What are the elite media, the agenda-setting ones? The New York Times and CBS, for example. Well, first of all, they are major, very profitable, corporations. Furthermore, most of them are either linked to, or outright owned by, much bigger corporations, like General Electric, Westinghouse, and so on. They are way up at the top of the power structure of the private economy, which is a very tyrannical structure. Corporations are basically tyrannies, hierarchic, controlled from above. If you don’t like what they are doing you get out. The major media are just part of that system.  [Emphasis Rise Up Times]

What about their institutional setting? Well, that’s more or less the same. What they interact with and relate to is other major power centers—the government, other corporations, or the universities. Because the media are a doctrinal system they interact closely with the universities. Say you are a reporter writing a story on Southeast Asia or Africa, or something like that. You’re supposed to go over to the big university and find an expert who will tell you what to write, or else go to one of the foundations, like Brookings Institute or American Enterprise Institute and they will give you the words to say. These outside institutions are very similar to the media.
The Institutional Structure
The universities, for example, are not independent institutions. There may be independent people scattered around in them but that is true of the media as well. And it’s generally true of corporations. It’s true of Fascist states, for that matter. But the institution itself is parasitic. It’s dependent on outside sources of support and those sources of support, such as private wealth, big corporations with grants, and the government (which is so closely interlinked with corporate power you can barely distinguish them), they are essentially what the universities are in the middle of. People within them, who don’t adjust to that structure, who don’t accept it and internalize it (you can’t really work with it unless you internalize it, and believe it); people who don’t do that are likely to be weeded out along the way, starting from kindergarten, all the way up. There are all sorts of filtering devices to get rid of people who are a pain in the neck and think independently. Those of you who have been through college know that the educational system is very highly geared to rewarding conformity and obedience; if you don’t do that, you are a troublemaker. So, it is kind of a filtering device which ends up with people who really honestly (they aren’t lying) internalize the framework of belief and attitudes of the surrounding power system in the society. The elite institutions like, say, Harvard and Princeton and the small upscale colleges, for example, are very much geared to socialization. If you go through a place like Harvard, most of what goes on there is teaching manners; how to behave like a member of the upper classes, how to think the right thoughts, and so on.
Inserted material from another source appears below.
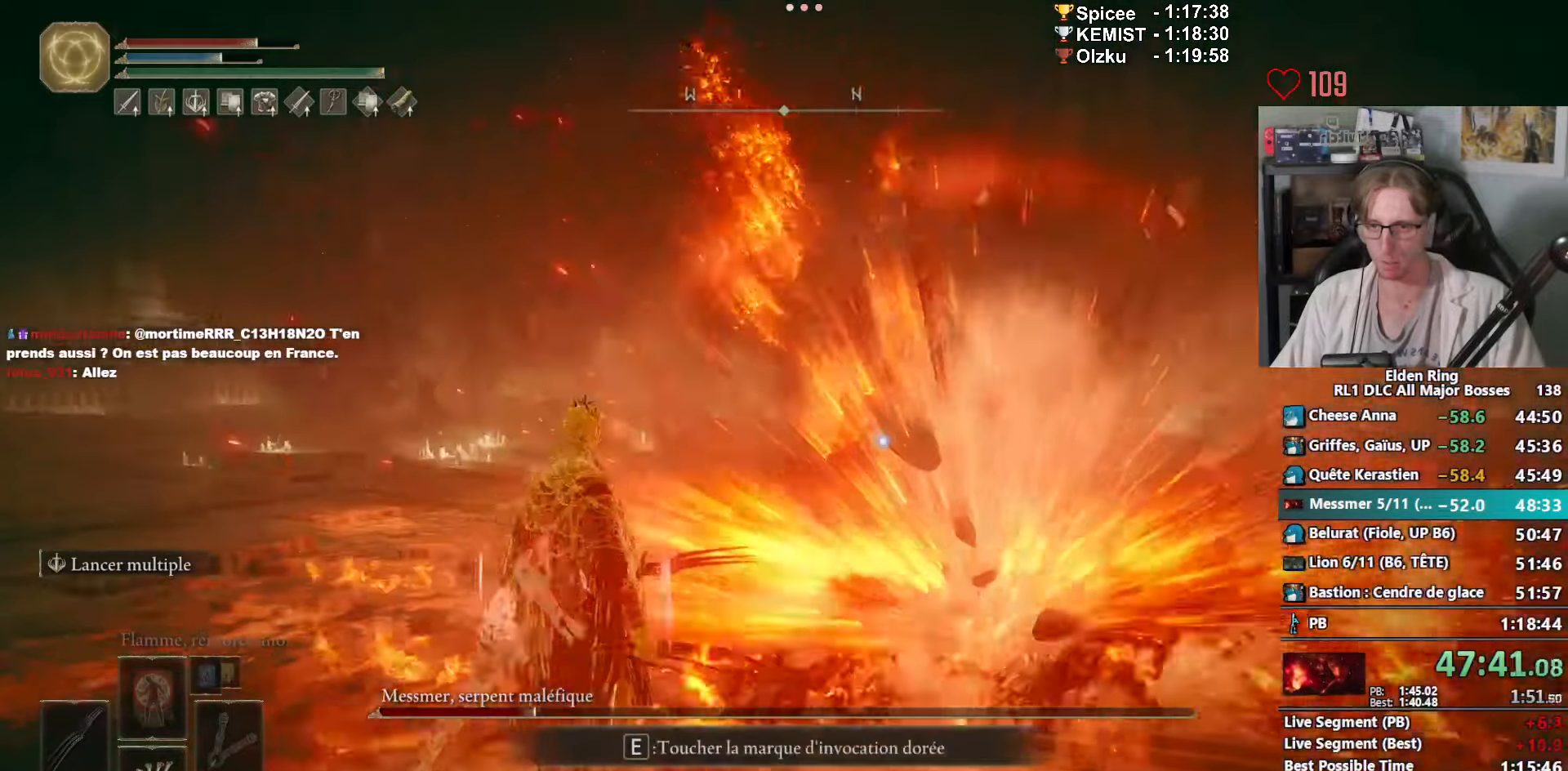
{"keys": ["z"], "mouse": [], "events": [[167, "z", "down"], [300, "q", "up"], [400, "space", "down"], [433, "space", "up"]]}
If you’ve read George Orwell’s Animal Farm, which he wrote in the mid-1940s, it was a satire on the Soviet Union, a totalitarian state. It was a big hit. Everybody loved it. Turns out he wrote an introduction to Animal Farmwhich was suppressed. It only appeared 30 years later. Someone had found it in his papers. The introduction to Animal Farm was about “Literary Censorship in England” and what it says is that—obviously this book is ridiculing the Soviet Union—and its totalitarian structure. But, he said, England is not all that different. We don’t have the KGB on our neck, but the end result comes out pretty much the same. People who have independent ideas or who think the wrong kind of thoughts are cut out.
He talks a little, only two sentences, about the institutional structure. He asks, why does this happen? Well, one, because the press is owned by wealthy people who only want certain things to reach the public. The other thing he says is that when you go through the elite education system, when you go through the proper schools in Oxford, you learn that there are certain things it’s not proper to say and there are certain thoughts that are not proper to have. That is the socialization role of elite institutions and if you don’t adapt to that, you’re usually out. Those two sentences more or less tell the story.
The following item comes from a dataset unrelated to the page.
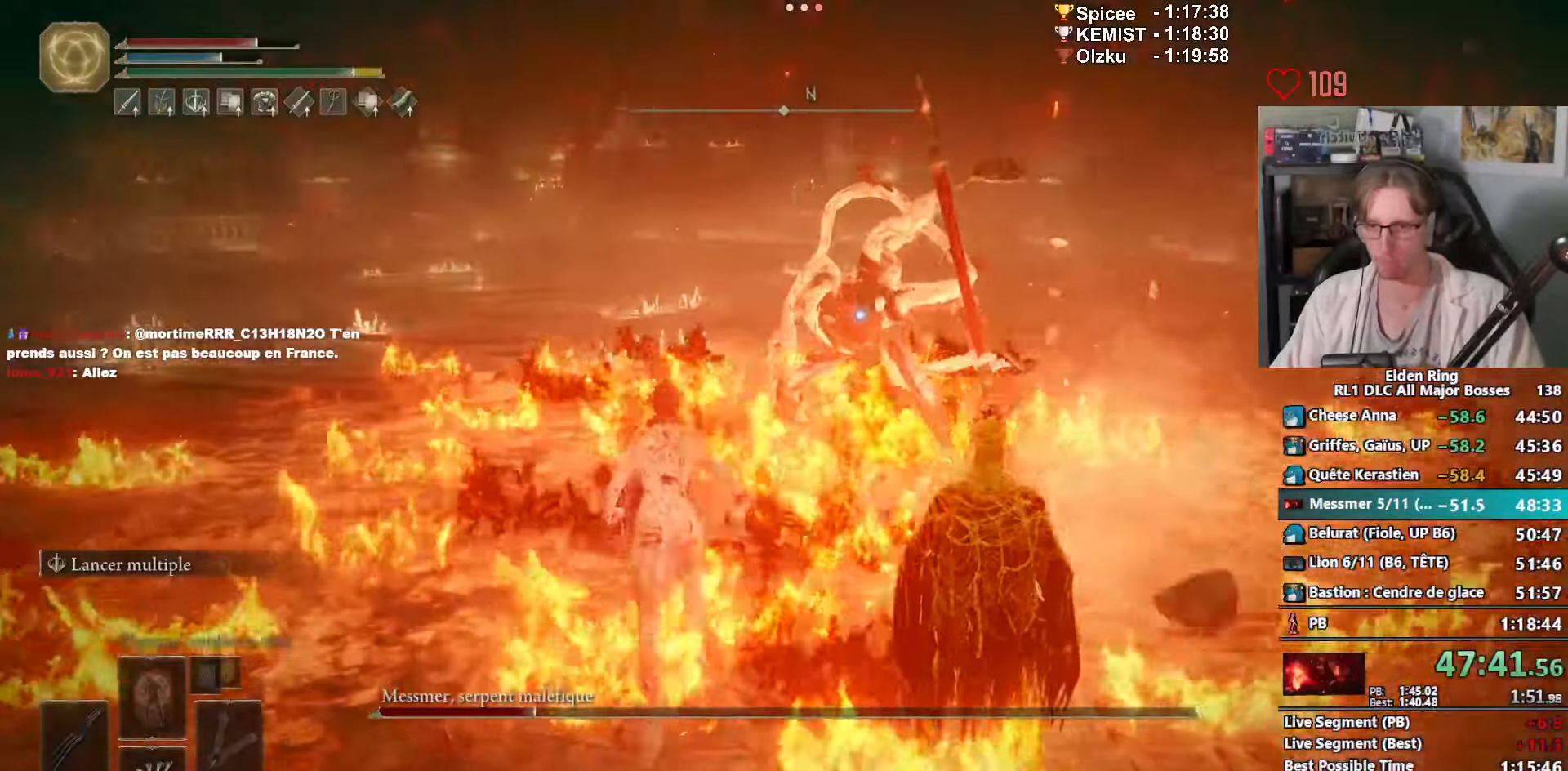
{"keys": ["z"], "mouse": [], "events": [[367, "mouse_left", "down"], [500, "mouse_left", "up"]]}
When you critique the media and you say, look, here is what Anthony Lewis or somebody else is writing, they get very angry. They say, quite correctly, “nobody ever tells me what to write. I write anything I like. All this business about pressures and constraints is nonsense because I’m never under any pressure.” Which is completely true, but the point is that they wouldn’t be there unless they had already demonstrated that nobody has to tell them what to write because they are going say the right thing. If they had started off at the Metro desk, or something, and had pursued the wrong kind of stories, they never would have made it to the positions where they can now say anything they like. The same is mostly true of university faculty in the more ideological disciplines. They have been through the socialization system.
chom-2Okay, you look at the structure of that whole system. What do you expect the news to be like? Well, it’s pretty obvious. Take the New York Times. It’s a corporation and sells a product. The product is audiences. They don’t make money when you buy the newspaper. They are happy to put it on the web for free. They actually lose money when you buy the newspaper. But the audience is the product. The product is privileged people, just like the people who are writing the newspapers, you know, top-level decision-making people in society. You have to sell a product to a market, and the market is, of course, advertisers (that is, other businesses). Whether it is television or newspapers, or whatever, they are selling audiences. Corporations sell audiences to other corporations. In the case of the elite media, it’s big businesses.
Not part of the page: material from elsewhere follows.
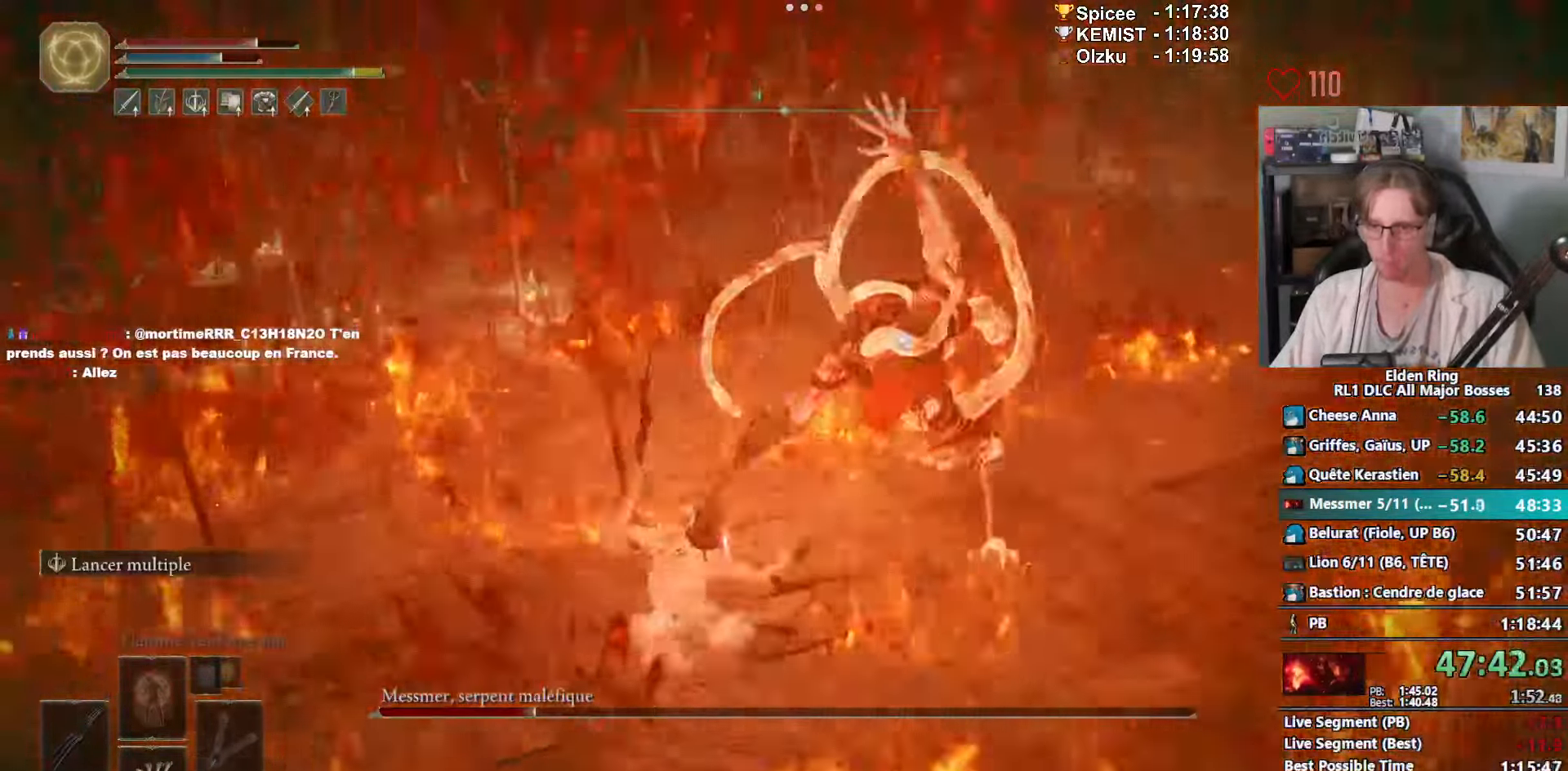
{"keys": ["z"], "mouse": [], "events": [[100, "mouse_left", "down"], [200, "mouse_left", "up"], [333, "mouse_left", "down"], [417, "mouse_left", "up"]]}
Well, what do you expect to happen? What would you predict about the nature of the media product, given that set of circumstances? What would be the null hypothesis, the kind of conjecture that you’d make assuming nothing further. The obvious assumption is that the product of the media—what appears, what doesn’t appear, the way it is slanted—will reflect the interest of the buyers and sellers, the institutions, and the power systems that are around them. If that wouldn’t happen, it would be kind of a miracle.
Okay, then comes the hard work. You ask, does it work the way you predict? Well, you can judge for yourselves. There’s lots of material on this obvious hypothesis, which has been subjected to the hardest tests anybody can think of, and still stands up remarkably well. You virtually never find anything in the social sciences that so strongly supports any conclusion, which is not a big surprise, because it would be miraculous if it didn’t hold up given the way the forces are operating.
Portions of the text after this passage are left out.